Arqueólogos na Ucrânia descobriram um detalhe surpreendente sobre a cultura cita tardia: o uso deliberado de cinábrio, um mineral de sulfeto de mercúrio altamente tóxico, em sepulturas que datam de quase dois milênios. A descoberta, detalhada num estudo recente, lança luz sobre uma prática que pode ter servido a propósitos ritualísticos e surpreendentemente práticos.

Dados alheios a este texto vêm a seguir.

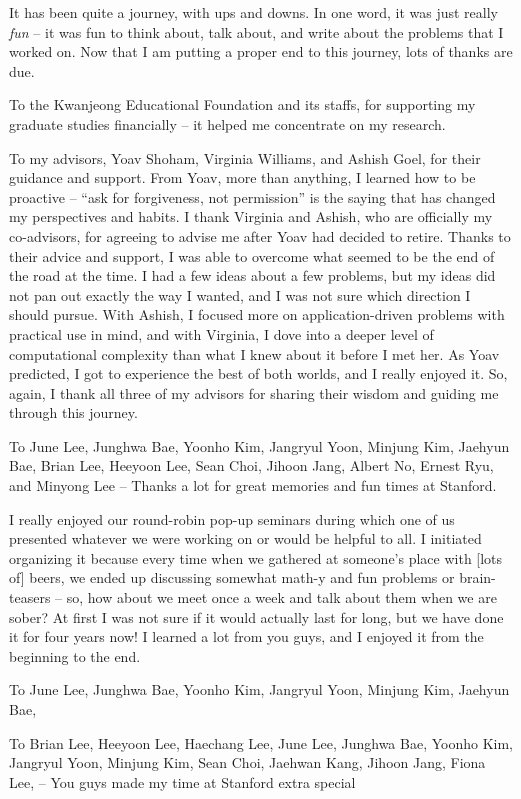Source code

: It has been quite a journey, with ups and downs.
In one word, it was just really {\em fun} -- it was fun to think about, talk about, and write about the problems that I worked on. 
Now that I am putting a proper end to this journey, lots of thanks are due. 

To the Kwanjeong Educational Foundation and its staffs, for supporting my graduate studies financially -- it helped me concentrate on my research.

To my advisors, Yoav Shoham, Virginia Williams, and Ashish Goel, for their guidance and support. From Yoav, more than anything, I learned how to be proactive -- ``ask for forgiveness, not permission'' is the saying that has changed my perspectives and habits. I thank Virginia and Ashish, who are officially my co-advisors, for agreeing to advise me after Yoav had decided to retire. Thanks to their advice and support, I was able to overcome what seemed to be the end of the road at the time. I had a few ideas about a few problems, but my ideas did not pan out exactly the way I wanted, and I was not sure which direction I should pursue. With Ashish, I focused more on application-driven problems with practical use in mind, and with Virginia, I dove into a deeper level of computational complexity than what I knew about it before I met her. As Yoav predicted, I got to experience the best of both worlds, and I really enjoyed it. So, again, I thank all three of my advisors for sharing their wisdom and guiding me through this journey.

To June Lee, Junghwa Bae, Yoonho Kim, Jangryul Yoon, Minjung Kim, Jaehyun Bae, Brian Lee, Heeyoon Lee, Sean Choi, Jihoon Jang, Albert No, Ernest Ryu, and Minyong Lee -- Thanks a lot for great memories and fun times at Stanford. 

I really enjoyed our round-robin pop-up seminars during which one of us presented whatever we were working on or would be helpful to all. I initiated organizing it because every time when we gathered at someone's place with [lots of] beers, we ended up discussing somewhat math-y and fun problems or brain-teasers -- so, how about we meet once a week and talk about them when we are sober? At first I was not sure if it would actually last for long, but we have done it for four years now! I learned a lot from you guys, and I enjoyed it from the beginning to the end. 

To June Lee, Junghwa Bae, Yoonho Kim, Jangryul Yoon, Minjung Kim, Jaehyun Bae, 

To Brian Lee, Heeyoon Lee, Haechang Lee, June Lee, Junghwa Bae, Yoonho Kim, Jangryul Yoon, Minjung Kim, Sean Choi, Jaehwan Kang, Jihoon Jang, Fiona Lee,  -- You guys made my time at Stanford extra special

Um enterro duplo e um tom avermelhado
As descobertas centram-se num cemitério duplo em Chervony Mayak, perto do rio Dnieper. Duas mulheres – uma entre 35 e 45 anos e a outra mais jovem, entre 18 e 20 anos – foram enterradas juntas, com seus restos mortais cobertos com pedaços de cinábrio vermelho-escuro. Embora tenham sido encontrados vestígios de pigmento vermelho em sepulturas pré-históricas em toda a Europa, esta é a primeira confirmação científica de que a substância é de facto cinábrio num contexto cita tardio.
Os próprios citas eram um povo nômade que dominou a estepe da Eurásia durante séculos, de cerca de 800 a.C. a 300 d.C. O sepultamento data dos anos de crepúsculo da cultura, sugerindo que esta prática era uma tradição de longa data ou um desenvolvimento em estágio avançado.
Por que Cinábrio? Além do Ritual
A presença de cinábrio levanta questões sobre a sua intenção. Historicamente, pigmentos vermelhos como o cinábrio (também conhecido como vermelhão) e o ocre eram usados para dar ao falecido um “fluxo” de vida, simulando a aparência de vitalidade. Mas o estudo sugere uma função mais pragmática: retardar a decadência.
As práticas funerárias citas frequentemente envolviam a reabertura de criptas para acomodar restos mortais adicionais. De acordo com Olena Dzneladze, arqueóloga da Academia Nacional de Ciências da Ucrânia, as criptas poderiam ser reutilizadas por até 50 anos. O cinábrio pode ter sido empregado para inibir o crescimento bacteriano, preservando os corpos por mais tempo antes do novo enterro.
“Sabemos com certeza, graças às escavações, que as criptas citas tardias foram abertas e ocorreram sepultamentos secundários e terciários.” – Olena Dzneladze
Os perigos ocultos
O cinábrio é altamente tóxico. Quando aquecido, libera gases venenosos de mercúrio que podem causar tremores, problemas respiratórios e morte. Ossos de indivíduos pré-históricos expostos ao cinábrio mostraram níveis alarmantemente elevados de mercúrio. Embora o povo da Ucrânia do primeiro século possa não ter conhecido toda a extensão do seu perigo, a utilização do mineral sublinha a vontade de arriscar a saúde por benefícios percebidos.
Uma prática feminina?
Curiosamente, o cinábrio foi encontrado em apenas três dos 177 túmulos em Chervony Mayak, e todos os três continham restos mortais femininos. Isto sugere que o mineral pode ter sido usado especificamente em enterros femininos, possivelmente como cosmético. Fragmentos de ocre e outros corantes minerais foram encontrados em sepulturas femininas, sugerindo uma ligação entre o cinábrio e práticas cosméticas mais amplas.
A descoberta destaca como os relatórios arqueológicos muitas vezes encobrem detalhes como “pigmento vermelho”, falhando na identificação de substâncias específicas. Este descuido pode significar que o uso de cinábrio foi mais difundido do que se pensava anteriormente.
Legado do Passado
A presença de cinábrio em sepulturas citas baseia-se em descobertas anteriores do mineral em sepulturas pré-históricas em toda a Europa, que remontam a 15.000 anos. A prática reflete um fascínio humano de longa data pela cor, pelo ritual e pela preservação dos mortos – mesmo com um custo.
O uso de cinábrio pelos citas serve como um lembrete claro de que as culturas antigas frequentemente empregavam substâncias com perigos desconhecidos, impulsionadas por crenças e práticas que permanecem parcialmente obscurecidas pelo tempo.